Lost (4): Northwestern, Ole Miss, Vanderbilt, Western Michigan

==Appearances by conference==
Updated through the December 2025 edition (19 games, 38 total appearances).

| Conference | Record |  |  |  | Appearances by season |  |  |
| Games | W | L | Win pct. | Won | Lost | Vacated |
| Big 12 | 16 | 9 | 7 | .563 | 2011, 2012, 2016, 2017, 2018, 2021*, 2022, 2023, 2025 | 2006, 2009, 2010, 2014, 2015, 2019, 2024 |  |
| SEC | 11 | 3 | 7 | .300 ‡ | 2014, 2019, 2024 | 2016, 2017, 2018, 2021*, 2022, 2023, 2025 | 2015 |
| Big Ten | 4 | 1 | 3 | .250 | 2010 | 2011, 2012, 2013 |  |
| CUSA | 2 | 1 | 1 | .500 | 2008 | 2007 |  |
| ACC | 1 | 1 | 0 | 1.000 | 2013 |  |  |
| Independents | 1 | 1 | 0 | 1.000 | 2009 |  |  |
| Mountain West | 1 | 1 | 0 | 1.000 | 2007 |  |  |
| Big East | 1 | 1 | 0 | 1.000 | 2006 |  |  |
| MAC | 1 | 0 | 1 | .000 |  | 2008 |  |

 LSU's vacated victory following the 2015 season is excluded from the SEC's win–loss totals and winning percentage.

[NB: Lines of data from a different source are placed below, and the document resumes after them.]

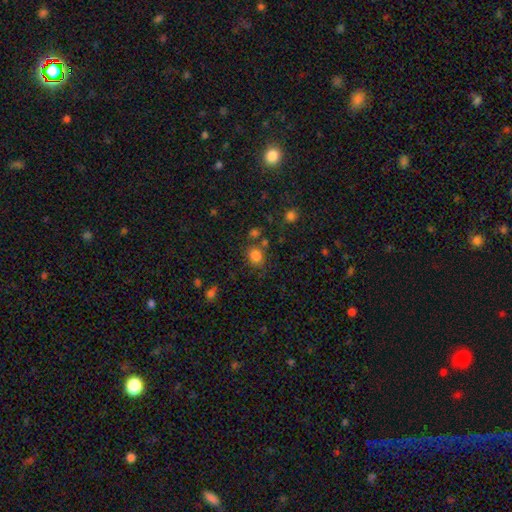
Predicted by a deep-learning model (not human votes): Smooth or featured?
  - smooth: 81% *
  - star or artifact: 13%
  - featured or disk: 6%
How rounded?
  - round: 64% *
  - in between: 35%
  - cigar-shaped: 1%
Merging?
  - none: 66% *
  - minor disturbance: 15%
  - merger: 13%
  - major disturbance: 6%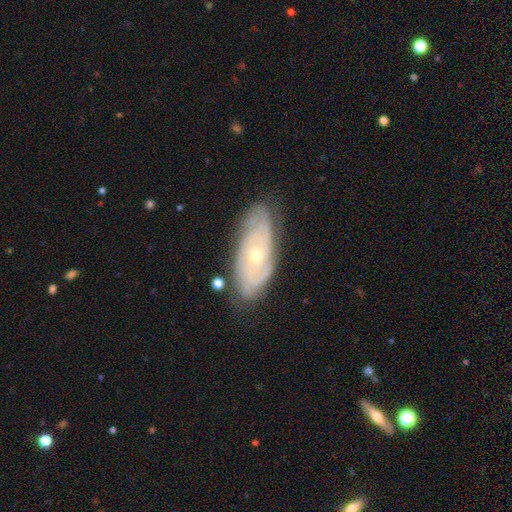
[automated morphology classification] smooth-or-featured: featured or disk: 80% | smooth: 14% | star or artifact: 6%
  disk-edge-on: no: 90% | yes: 10%
    bar: no: 78% | weak: 18% | strong: 4%
    has-spiral-arms: yes: 91% | no: 9%
      spiral-winding: tight: 71% | medium: 23% | loose: 6%
      spiral-arm-count: can't tell: 42% | 2: 24% | 3: 18% | 4: 9% | more than 4: 4% | 1: 4%
    bulge-size: small: 55% | moderate: 42% | large: 1% | none: 1% | dominant: 1%
  merging: none: 75% | minor disturbance: 18% | major disturbance: 4% | merger: 2%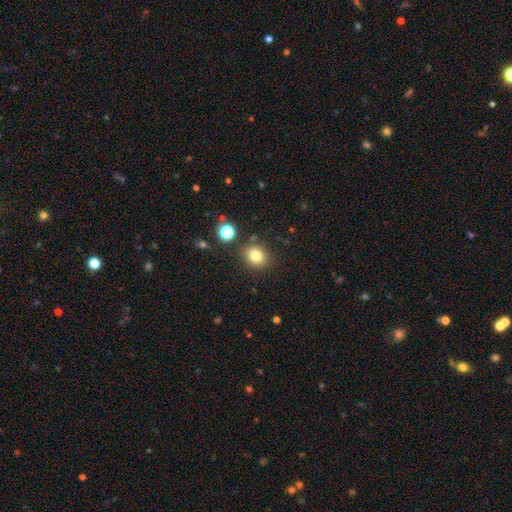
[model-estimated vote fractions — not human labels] Smooth or featured?
  - smooth: 80% *
  - star or artifact: 13%
  - featured or disk: 7%
How rounded?
  - round: 68% *
  - in between: 31%
  - cigar-shaped: 1%
Merging?
  - none: 82% *
  - minor disturbance: 10%
  - merger: 5%
  - major disturbance: 3%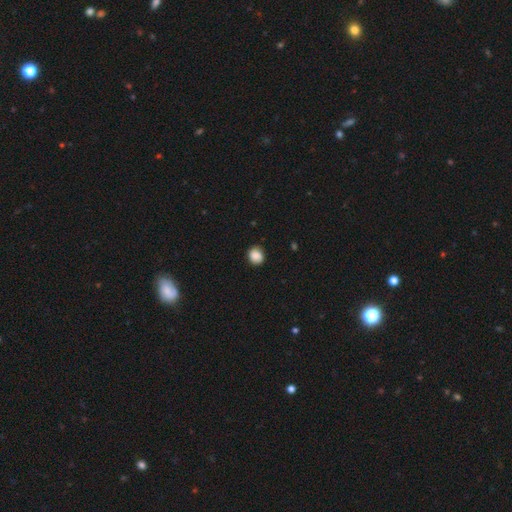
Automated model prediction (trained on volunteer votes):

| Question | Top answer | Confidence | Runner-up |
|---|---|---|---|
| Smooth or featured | smooth | 88% | star or artifact (9%) |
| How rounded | round | 74% | in between (25%) |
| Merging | none | 84% | minor disturbance (13%) |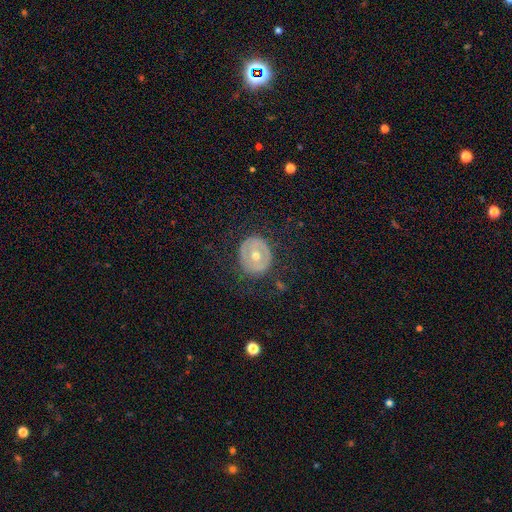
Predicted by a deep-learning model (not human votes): featured or disk 55%, smooth 38%, star or artifact 7%. Down the decision tree: edge-on disk — no (95%); bar — no (74%); spiral arms — no (84%); bulge size — moderate (70%); merging — none (78%).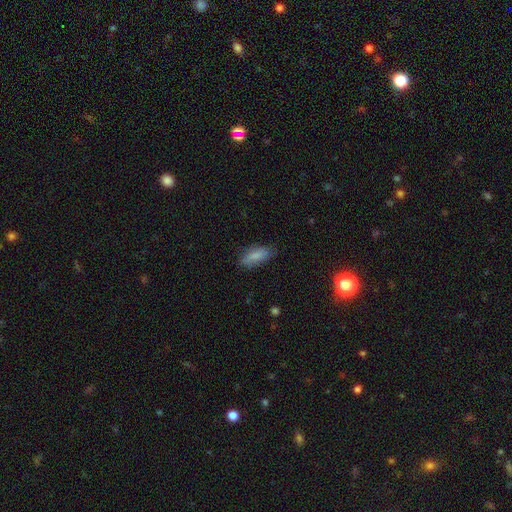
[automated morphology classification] smooth 82%, featured or disk 11%, star or artifact 7%. Down the decision tree: how rounded — in between (75%); merging — none (73%).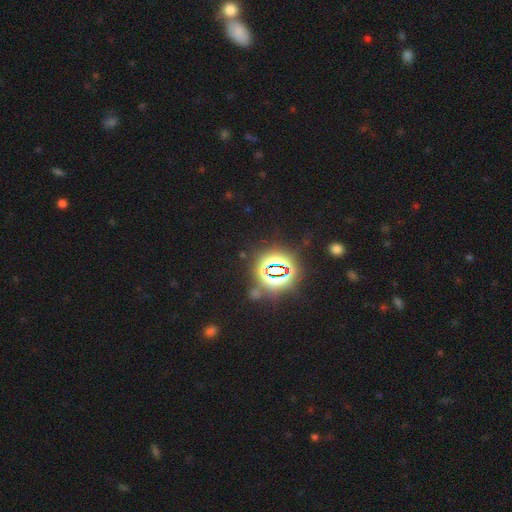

- Games marked with an asterisk (*) were played in January of the following calendar year.
- Rutgers appeared in 2006 as a member of the Big East; the American Conference retains the conference charter following the 2013 split of the original Big East along football lines.
- Independent appearances: Navy (2009)

==Game records==

| Team | Record, Team vs. Opponent | Year |
|---|---|---|
| Most points scored (one team) | 56, LSU vs. Texas Tech | 2015 |
| Most points scored (losing team) | 38, Vanderbilt vs. Baylor | 2018 |
| Most points scored (both teams) | 83, shared by: LSU (56) vs. Texas Tech (27) Baylor (45) vs. Vanderbilt (38) | 2015 2018 |
| Fewest points allowed | 7, Arkansas vs. Texas | 2014 |
| Largest margin of victory | 29, LSU vs. Texas Tech | 2015 |
| Total yards | 668, Baylor vs. Vanderbilt | 2018 |
| Rushing yards | 385, Navy vs. Missouri | 2009 |
| Passing yards | 436, Oklahoma State vs. Texas A&M | 2023 |
| First downs | 32, Houston vs. LSU | 2025 |
| Fewest yards allowed | 59, Arkansas vs. Texas | 2014 |
| Fewest rushing yards allowed | 2, Arkansas vs. Texas | 2014 |
| Fewest passing yards allowed | 57, Arkansas vs. Texas | 2014 |
| Individual | Record, Player, Team vs. Opponent | Year |
| All-purpose yards | 256, Leonard Fournette (LSU) | 2015 |
| Touchdowns (all-purpose) | 5, Leonard Fournette (LSU) | 2015 |
| Rushing yards | 243, Ke'Shawn Vaughn (Vanderbilt) | 2018 |
| Rushing touchdowns | 4, Leonard Fournette (LSU) | 2015 |
| Passing yards | 402, Alan Bowman (Oklahoma State) | 2023 |
| Passing touchdowns | 4, shared by: Patrick Mahomes (Texas Tech) Conner Weigman (Houston) | 2015 2025 |
| Receptions | 16, Brennan Presley (Oklahoma State) | 2023 |
| Receiving yards | 164, Rashod Owens (Oklahoma State) | 2023 |
| Receiving touchdowns | 3, Jakeem Grant (Texas Tech) | 2015 |
| Tackles | 17, Micah Awe (Texas Tech) | 2015 |
| Sacks | 2.5, shared by: Justin Braska (Western Michigan) Kendell Beckwith (LSU) | 2008 2015 |
| Interceptions | 2, Michael Carter (Minnesota) | 2012 |
| Long Plays | Record, Player, Team vs. Opponent | Year |
| Touchdown run | 79 yds., D. J. Chark (LSU) | 2015 |
| Touchdown pass | 81 yds., Chris Hilton Jr. pass from Jontre Kirklin (LSU) | Jan. 2022 |
| Kickoff return | 99 yds., shared by: Jakeem Grant (Texas Tech) Barion Brown (LSU) | 2012 2025 |
| Punt return | 76 yds., Yamon Figurs (Kansas State) | 2006 |
| Interception return | 62 yds., Wyatt Middleton (Navy) | 2009 |
| Fumble return | 46 yds., Travon Bellamy (Illinois) | 2010 |
| Punt | 65 yds., Chase Turner (Houston) | 2007 |
| Field goal | 51 yds., Randy Bond (Texas A&M) | 2023 |

==Media coverage==
The first three editions of the bowl were televised by NFL Network. Since 2009, it has been carried by ESPN.